In [1]:
import nltk
from nltk.corpus import stopwords
from nltk.tokenize import word_tokenize
import json
from nltk.stem.snowball import SnowballStemmer
import itertools
import pandas as pd
import numpy as np
from sklearn.feature_extraction.text import TfidfVectorizer
import string
from transformers import pipeline

  from .autonotebook import tqdm as notebook_tqdm


### Loading the camembert model and its tokenizer

In [2]:
nlp = pipeline('question-answering', model='etalab-ia/camembert-base-squadFR-fquad-piaf', tokenizer='etalab-ia/camembert-base-squadFR-fquad-piaf')

### Text preprocessing

In [3]:
stop_words = set(stopwords.words('french'))
stemmer = SnowballStemmer(('french'))
punctuations = set(string.punctuation)

In [6]:
def process_tokens(words):
    """" Processes each word of a given list
    Args:
        words: list of words to be processed
    Returns: list
    """
    tokens = [w for w in words if not w.lower() in stop_words and w.lower() not in punctuations]
    tokens = [stemmer.stem(token) for token in tokens]
    tokens = [t for t in  tokens if any(c.isnumeric() for c in t)==False]

    return tokens

def process_document(document):
    """Processes a string of text
    Args:
        document: string to be processed
    Returns: processed string
    """
    words = document.split(' ')
    words = process_tokens(words)
    return ' '.join(words)



def get_documents(json_file):
    """Retrieves all scraped documents
    Arguments:
        json_file: json file containting scraped data
    Returns: list of documents
    """
    with open(f'./data/{json_file}', encoding='UTF-8') as f:
        data = json.load(f)
        corpus = [item['content'] for item in data]
        return corpus
        


def get_relevant_doc(query, documents):
    """Retrives most relevant document from list of documents using TFIDF
    Args:
        query: input query from the user
        documents: list of scraped documents
    Returns: most relevant doc (highest cosine similarity) 
    """
    processed_documents = [process_document(d) for d in documents]
    query = process_document(query)

    vectorizer = TfidfVectorizer()
    tfidf_matrix = vectorizer.fit_transform(processed_documents)
    query_vector = vectorizer.transform([query])

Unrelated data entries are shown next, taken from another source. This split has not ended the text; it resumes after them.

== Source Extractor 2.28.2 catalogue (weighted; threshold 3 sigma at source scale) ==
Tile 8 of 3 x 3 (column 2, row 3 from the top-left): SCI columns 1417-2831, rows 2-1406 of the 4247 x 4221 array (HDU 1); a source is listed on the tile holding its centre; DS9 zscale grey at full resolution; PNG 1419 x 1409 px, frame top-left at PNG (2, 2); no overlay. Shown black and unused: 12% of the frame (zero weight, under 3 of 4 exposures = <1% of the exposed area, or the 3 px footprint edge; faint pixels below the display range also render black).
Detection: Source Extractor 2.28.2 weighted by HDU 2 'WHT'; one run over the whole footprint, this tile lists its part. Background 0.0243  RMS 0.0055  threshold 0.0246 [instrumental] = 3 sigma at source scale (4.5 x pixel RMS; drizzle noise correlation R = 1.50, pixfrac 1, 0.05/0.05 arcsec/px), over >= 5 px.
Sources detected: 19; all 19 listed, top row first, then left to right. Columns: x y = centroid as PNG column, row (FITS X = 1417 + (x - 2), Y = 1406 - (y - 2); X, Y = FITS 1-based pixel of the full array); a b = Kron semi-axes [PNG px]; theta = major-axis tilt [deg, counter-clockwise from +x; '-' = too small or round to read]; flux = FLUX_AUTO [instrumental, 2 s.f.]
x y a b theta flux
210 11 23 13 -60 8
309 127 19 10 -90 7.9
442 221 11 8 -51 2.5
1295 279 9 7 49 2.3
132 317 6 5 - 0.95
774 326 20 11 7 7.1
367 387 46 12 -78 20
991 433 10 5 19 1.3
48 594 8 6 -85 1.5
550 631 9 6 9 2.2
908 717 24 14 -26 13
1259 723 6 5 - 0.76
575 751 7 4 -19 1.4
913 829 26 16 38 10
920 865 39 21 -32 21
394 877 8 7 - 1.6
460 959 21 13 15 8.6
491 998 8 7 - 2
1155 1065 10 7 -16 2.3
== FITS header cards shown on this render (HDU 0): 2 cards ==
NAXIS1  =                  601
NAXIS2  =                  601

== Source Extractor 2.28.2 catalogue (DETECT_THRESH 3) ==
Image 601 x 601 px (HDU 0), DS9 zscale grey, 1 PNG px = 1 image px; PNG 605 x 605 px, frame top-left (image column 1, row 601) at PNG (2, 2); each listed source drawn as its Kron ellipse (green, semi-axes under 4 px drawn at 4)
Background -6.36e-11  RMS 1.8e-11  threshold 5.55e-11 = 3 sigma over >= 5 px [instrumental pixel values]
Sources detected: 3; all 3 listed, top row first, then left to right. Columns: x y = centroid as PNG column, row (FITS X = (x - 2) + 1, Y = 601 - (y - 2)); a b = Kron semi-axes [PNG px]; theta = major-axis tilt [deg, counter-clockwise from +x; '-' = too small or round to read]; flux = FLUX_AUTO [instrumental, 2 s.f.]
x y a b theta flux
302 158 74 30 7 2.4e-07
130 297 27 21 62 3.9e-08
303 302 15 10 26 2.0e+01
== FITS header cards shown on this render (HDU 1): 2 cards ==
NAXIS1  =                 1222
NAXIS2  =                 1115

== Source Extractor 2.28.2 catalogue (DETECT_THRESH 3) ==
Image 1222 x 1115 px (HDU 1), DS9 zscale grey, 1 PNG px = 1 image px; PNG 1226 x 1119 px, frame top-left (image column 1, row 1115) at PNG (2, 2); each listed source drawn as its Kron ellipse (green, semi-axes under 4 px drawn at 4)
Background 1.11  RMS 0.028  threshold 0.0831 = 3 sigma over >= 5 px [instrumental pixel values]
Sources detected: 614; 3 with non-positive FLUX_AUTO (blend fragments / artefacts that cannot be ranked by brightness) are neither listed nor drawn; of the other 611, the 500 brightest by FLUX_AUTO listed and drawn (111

    cosine_similarities = np.dot(tfidf_matrix, query_vector.T)
    best_document_index = cosine_similarities.argmax()
    best_document = documents[best_document_index]
    return best_document

### Fetching documents

In [7]:
documents = get_documents('finance_glob.json')

### Getting query from user

In [11]:
query = 'que fait le ministère de finances?'

### Fetchig most relevant document

In [12]:
doc = get_relevant_doc(query, documents)

### Using camembert for Reading Comprehension

In [13]:

result = nlp({
'question': query,
'context': doc
})
print(result['answer'])

 assure la gestion du Trésor public.